The team are drawn from the University of Edinburgh, University of Oxford, and University College Cork. Edinburgh’s Professor Ian Ralston, who co-led the project, said: “Standing on a windswept hillfort with dramatic views across the countryside, you really feel like you’re fully immersed in history. This research project is all about sharing the stories of the thousands of hillforts across Britain and Ireland in one place that is accessible to the public and researchers.”

This unique resource will provide free access to information about world-famous sites as well as many previously little-known hillforts, helping ramblers, cyclists, naturalists, and history enthusiasts discover them and their landscapes in all their variety. Project co-leader Professor Gary Lock at the University of Oxford said: “We hope it will encourage people to visit some incredible hillforts that they may never have known were right under their feet.”

Hilforts of Britain and Ireland. Scotland has 1694 hillforts. England has 1224 hillforts. Wales has 690 hillforts. Republic of Ireland has 475 hillforts. Northern Ireland has 32 hillforts. Isle of Man has 30 hillforts.

Mostly built during the Iron Age, the oldest hillforts date to around 1,000BC and the most recent to around 700AD. Hillforts were central to more than 1,500 years of ancient living: with numerous functions – some of which are yet to be fully uncovered – hillforts served as communal gathering spaces. The research also shows that, fascinatingly, not all hillforts are on hills; nor are they all forts.

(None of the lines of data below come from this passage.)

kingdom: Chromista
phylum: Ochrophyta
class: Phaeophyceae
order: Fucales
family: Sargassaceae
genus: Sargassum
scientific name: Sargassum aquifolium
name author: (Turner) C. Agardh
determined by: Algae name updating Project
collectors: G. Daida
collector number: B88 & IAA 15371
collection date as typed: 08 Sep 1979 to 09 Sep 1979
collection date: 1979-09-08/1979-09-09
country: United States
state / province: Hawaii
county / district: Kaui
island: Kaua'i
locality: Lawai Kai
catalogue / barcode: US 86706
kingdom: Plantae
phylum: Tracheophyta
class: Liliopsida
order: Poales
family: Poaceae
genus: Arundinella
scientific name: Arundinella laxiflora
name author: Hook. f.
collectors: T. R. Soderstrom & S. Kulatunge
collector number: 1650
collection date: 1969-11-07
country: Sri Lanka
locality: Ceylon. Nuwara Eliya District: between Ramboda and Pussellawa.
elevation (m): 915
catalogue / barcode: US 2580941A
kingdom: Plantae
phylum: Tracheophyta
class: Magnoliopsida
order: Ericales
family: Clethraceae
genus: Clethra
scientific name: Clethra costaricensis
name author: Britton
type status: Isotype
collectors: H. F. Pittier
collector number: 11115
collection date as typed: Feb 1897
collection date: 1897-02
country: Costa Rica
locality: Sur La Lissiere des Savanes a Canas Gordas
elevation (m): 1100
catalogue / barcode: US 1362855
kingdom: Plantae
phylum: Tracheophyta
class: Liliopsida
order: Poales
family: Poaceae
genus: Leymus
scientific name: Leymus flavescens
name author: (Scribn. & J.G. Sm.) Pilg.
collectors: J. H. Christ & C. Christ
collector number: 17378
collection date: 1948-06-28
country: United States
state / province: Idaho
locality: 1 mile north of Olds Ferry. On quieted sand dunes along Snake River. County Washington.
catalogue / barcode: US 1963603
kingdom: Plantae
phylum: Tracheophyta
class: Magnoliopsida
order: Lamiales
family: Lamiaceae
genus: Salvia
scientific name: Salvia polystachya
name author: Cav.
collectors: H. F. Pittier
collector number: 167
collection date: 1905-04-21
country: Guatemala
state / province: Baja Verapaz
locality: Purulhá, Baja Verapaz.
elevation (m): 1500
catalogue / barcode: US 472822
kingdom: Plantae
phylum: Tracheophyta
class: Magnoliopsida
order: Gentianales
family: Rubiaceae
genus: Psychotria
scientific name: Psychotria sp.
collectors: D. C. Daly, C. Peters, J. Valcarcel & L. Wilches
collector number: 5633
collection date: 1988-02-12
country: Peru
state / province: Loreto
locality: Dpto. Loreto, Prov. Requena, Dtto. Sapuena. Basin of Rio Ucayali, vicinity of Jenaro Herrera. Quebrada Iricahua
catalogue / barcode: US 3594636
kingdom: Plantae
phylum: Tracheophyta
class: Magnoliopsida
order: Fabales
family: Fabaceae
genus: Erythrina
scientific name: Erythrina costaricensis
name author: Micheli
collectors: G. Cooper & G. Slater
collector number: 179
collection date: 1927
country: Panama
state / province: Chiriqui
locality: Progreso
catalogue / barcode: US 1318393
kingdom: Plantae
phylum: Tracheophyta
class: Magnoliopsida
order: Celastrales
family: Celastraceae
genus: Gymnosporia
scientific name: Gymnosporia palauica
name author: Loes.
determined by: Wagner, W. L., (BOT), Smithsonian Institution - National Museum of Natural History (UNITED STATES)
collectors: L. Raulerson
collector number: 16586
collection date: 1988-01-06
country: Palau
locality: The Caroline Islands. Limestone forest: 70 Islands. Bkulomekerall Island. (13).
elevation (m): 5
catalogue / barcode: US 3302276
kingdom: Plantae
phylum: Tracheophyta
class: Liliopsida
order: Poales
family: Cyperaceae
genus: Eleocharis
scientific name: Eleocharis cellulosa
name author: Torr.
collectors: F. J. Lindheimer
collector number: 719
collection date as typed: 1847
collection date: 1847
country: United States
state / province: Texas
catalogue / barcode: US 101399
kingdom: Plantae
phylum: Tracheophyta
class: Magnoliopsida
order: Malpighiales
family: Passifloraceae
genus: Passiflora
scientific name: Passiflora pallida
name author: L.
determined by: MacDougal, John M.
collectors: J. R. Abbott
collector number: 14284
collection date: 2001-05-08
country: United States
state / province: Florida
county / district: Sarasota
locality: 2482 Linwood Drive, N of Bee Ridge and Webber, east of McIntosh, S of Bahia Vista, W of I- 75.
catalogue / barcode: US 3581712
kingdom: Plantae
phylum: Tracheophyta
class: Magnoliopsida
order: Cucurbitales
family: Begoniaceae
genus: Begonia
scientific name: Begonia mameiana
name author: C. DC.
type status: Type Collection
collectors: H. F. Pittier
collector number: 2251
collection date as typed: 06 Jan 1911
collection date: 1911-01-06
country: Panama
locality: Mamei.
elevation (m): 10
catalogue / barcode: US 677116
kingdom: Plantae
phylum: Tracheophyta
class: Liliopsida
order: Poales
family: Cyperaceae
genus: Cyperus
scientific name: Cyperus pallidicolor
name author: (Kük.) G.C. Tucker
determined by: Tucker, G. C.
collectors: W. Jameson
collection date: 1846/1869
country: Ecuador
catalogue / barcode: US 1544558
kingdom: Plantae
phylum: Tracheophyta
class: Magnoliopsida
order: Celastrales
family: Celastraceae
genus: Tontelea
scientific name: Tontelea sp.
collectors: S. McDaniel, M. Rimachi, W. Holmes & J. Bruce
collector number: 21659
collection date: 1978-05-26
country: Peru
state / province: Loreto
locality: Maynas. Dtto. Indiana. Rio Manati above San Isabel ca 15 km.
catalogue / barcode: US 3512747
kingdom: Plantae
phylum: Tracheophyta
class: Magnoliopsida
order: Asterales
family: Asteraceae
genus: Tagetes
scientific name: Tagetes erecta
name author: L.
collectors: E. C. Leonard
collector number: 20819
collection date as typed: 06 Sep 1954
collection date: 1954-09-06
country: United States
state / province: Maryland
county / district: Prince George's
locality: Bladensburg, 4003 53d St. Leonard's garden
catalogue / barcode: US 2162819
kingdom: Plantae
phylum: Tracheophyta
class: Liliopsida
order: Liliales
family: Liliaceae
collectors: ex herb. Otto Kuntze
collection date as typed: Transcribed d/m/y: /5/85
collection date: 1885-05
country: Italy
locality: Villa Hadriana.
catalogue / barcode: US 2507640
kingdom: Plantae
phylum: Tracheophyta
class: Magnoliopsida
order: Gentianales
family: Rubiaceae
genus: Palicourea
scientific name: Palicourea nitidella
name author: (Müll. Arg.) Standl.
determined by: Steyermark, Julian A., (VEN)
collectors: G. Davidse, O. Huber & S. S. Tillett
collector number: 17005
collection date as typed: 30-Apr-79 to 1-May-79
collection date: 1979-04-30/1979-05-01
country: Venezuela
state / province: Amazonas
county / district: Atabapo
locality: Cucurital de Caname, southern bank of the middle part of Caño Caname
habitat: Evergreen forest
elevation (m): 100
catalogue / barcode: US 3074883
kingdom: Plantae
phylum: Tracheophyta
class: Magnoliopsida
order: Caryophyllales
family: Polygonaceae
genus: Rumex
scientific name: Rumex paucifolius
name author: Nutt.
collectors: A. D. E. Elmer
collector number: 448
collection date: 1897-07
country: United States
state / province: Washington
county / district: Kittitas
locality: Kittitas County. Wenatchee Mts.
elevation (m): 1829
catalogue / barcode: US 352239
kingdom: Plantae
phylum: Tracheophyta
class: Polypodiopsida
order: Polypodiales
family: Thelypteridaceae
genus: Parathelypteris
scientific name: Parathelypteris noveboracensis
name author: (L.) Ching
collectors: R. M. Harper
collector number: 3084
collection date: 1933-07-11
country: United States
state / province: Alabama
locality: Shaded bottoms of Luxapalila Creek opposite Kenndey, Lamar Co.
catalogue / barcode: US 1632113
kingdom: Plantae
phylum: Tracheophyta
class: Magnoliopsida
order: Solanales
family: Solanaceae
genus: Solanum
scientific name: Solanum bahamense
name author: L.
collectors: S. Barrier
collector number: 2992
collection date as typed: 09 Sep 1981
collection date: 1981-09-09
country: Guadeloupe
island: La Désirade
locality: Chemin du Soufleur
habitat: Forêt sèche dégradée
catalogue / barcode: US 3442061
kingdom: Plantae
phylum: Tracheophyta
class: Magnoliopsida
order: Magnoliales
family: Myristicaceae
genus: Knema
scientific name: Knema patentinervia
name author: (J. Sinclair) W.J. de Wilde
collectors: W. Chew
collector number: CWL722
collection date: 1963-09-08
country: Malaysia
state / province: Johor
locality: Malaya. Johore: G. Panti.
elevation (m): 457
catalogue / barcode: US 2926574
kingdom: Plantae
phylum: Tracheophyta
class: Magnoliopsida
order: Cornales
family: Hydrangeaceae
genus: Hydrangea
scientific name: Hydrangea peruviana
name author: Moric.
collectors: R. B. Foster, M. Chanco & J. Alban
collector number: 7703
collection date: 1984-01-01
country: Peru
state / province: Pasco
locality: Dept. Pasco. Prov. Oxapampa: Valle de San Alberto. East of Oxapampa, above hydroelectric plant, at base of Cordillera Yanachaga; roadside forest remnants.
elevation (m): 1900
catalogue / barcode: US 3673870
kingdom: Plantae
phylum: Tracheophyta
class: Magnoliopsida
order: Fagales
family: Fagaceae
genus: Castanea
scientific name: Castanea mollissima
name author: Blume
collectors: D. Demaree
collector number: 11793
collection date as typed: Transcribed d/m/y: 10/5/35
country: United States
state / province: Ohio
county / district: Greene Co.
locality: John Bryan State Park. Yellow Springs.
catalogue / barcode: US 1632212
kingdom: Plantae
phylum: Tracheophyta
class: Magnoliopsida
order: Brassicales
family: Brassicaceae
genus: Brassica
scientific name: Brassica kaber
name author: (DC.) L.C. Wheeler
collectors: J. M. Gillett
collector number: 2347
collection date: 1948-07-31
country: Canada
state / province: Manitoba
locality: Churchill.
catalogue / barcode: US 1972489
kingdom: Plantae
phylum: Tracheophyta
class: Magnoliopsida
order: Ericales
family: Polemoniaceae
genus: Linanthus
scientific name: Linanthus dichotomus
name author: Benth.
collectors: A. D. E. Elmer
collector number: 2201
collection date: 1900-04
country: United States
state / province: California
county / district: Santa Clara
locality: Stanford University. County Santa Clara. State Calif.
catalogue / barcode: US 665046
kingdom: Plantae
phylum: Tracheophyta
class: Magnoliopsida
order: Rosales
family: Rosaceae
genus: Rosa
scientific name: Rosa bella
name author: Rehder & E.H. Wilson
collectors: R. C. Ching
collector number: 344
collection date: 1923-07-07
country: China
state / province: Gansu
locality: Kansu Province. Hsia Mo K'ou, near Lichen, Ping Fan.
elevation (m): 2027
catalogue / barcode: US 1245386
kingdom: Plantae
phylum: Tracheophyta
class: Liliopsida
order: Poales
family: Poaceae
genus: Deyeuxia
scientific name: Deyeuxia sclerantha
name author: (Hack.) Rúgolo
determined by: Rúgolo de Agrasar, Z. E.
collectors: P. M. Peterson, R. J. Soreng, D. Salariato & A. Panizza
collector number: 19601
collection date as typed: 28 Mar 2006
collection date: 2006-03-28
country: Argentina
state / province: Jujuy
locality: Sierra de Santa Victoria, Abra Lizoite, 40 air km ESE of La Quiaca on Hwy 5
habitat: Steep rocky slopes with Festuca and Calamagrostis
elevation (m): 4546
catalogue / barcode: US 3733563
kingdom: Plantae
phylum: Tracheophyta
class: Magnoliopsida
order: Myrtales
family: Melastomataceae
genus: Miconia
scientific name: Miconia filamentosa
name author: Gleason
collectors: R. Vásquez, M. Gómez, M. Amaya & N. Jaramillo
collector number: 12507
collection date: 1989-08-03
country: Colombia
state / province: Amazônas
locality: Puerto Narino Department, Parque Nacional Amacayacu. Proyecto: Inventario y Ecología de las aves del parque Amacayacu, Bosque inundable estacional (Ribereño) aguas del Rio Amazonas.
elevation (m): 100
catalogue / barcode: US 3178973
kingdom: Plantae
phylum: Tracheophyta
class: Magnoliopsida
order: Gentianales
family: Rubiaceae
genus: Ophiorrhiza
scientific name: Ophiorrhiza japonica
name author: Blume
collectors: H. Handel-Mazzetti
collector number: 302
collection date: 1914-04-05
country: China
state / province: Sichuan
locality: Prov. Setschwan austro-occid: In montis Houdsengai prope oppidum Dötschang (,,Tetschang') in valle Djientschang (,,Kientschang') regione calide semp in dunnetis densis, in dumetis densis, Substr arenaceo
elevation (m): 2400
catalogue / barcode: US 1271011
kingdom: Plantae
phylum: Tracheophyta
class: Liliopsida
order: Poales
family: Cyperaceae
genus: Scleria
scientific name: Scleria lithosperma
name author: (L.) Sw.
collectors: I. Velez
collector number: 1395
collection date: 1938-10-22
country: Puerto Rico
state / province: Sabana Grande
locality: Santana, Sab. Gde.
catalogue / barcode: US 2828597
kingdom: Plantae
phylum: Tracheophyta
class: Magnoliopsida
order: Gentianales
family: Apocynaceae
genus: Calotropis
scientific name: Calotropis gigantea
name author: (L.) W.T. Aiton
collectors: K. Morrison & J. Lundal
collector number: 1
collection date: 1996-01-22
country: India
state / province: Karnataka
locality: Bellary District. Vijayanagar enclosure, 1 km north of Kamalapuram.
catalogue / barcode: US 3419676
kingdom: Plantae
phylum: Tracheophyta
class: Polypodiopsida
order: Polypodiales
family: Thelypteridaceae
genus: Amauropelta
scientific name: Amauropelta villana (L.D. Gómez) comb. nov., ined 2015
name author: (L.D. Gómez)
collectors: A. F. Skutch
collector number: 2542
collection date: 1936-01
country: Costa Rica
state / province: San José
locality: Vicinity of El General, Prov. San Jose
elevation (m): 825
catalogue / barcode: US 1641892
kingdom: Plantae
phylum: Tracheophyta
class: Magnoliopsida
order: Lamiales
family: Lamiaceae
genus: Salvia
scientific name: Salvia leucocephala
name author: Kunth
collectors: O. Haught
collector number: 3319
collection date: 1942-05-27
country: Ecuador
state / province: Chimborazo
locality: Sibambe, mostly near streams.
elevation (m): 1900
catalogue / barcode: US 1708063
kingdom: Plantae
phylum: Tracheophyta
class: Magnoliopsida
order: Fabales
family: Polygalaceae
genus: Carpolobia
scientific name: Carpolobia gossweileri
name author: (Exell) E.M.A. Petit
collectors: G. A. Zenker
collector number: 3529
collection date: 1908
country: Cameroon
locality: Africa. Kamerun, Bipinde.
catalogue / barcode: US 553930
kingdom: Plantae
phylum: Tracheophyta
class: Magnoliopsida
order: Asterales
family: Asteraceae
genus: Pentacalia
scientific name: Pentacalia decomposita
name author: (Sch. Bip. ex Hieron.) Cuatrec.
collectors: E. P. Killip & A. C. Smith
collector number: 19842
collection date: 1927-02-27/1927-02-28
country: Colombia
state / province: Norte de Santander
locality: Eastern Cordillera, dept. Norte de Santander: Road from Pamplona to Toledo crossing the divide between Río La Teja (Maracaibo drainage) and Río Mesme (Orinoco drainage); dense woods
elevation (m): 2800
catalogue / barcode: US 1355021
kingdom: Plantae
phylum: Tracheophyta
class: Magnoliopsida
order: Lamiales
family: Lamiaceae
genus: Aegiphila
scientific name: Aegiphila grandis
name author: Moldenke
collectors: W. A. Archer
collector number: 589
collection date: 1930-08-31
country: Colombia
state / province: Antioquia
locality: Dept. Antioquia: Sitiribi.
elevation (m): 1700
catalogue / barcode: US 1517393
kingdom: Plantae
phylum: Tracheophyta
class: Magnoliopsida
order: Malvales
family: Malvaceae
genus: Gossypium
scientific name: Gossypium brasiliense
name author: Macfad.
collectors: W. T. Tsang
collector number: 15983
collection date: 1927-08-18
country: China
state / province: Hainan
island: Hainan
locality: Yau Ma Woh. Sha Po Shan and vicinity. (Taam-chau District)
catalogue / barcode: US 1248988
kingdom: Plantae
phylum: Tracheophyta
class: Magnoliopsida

Professor Alice Roberts of the University of Birmingham, presenter of Digging for Britain, and professor for Public Engagement with Science said “Hillforts are an astonishing reminder of the ancient past; monumental impressions left by our ancestors on the landscape. But some of them are more obvious, and more well-known than others. This new atlas draws on the latest research and maps over 4,000 hill forts – it makes this facet of our ancient heritage accessible to everybody.”

The online resource can be updated by the public via a wiki-style database. Through the citizen science initiative, around 100 members of the public collected data about the hillforts they visited, which was later analysed by the research team. They were asked to identify and record the characteristics of thousands of forts. The researchers wanted information not only about the upstanding, well-preserved forts but also sites where only cropmarks and remnants show where forts once stood. This process helped to develop the knowledge and skills of volunteers and enthusiasts.

Dr Martin Poulter, Wikimedian-in-residence for the Bodleian Library at the University of Oxford, said: “We have thousands of images from the public on the database. These freely reusable data and images will help to create content about hillforts on Wikipedia, and will direct readers to links for the main atlas website. The database also allows users to search for customised maps focused on a particular type of fort or region of the British Isles, whilst also combining hillfort locations with other data.”

The new data will be made available to the national monuments records of Britain and Ireland and will also help heritage managers, naturalists, archaeologists and policy makers to consider how we they look after the hillforts.

It is hoped that the atlas will help raise the profile of hillforts that are half-hidden and underappreciated in their local community. For example, crowned with a cluster of Beech trees, Chanctonbury Ring in West Sussex is a popular walking spot and plays host to Sussex’s premier Morris Dancing side; but few will realise that the stunning trail is an Iron Age hillfort with its own stories and ancient history. The online atlas will provide added interest to other established walking trails, too, such as the Chilterns Country Iron Age Fort Pub Walk, and the Swindon-based charitable Castles Bike Ride.

The project has also had significant public impact: for example it contributed to successful bids to the Heritage Lottery Fund by the Chilterns Area of Outstanding Natural Beauty Board.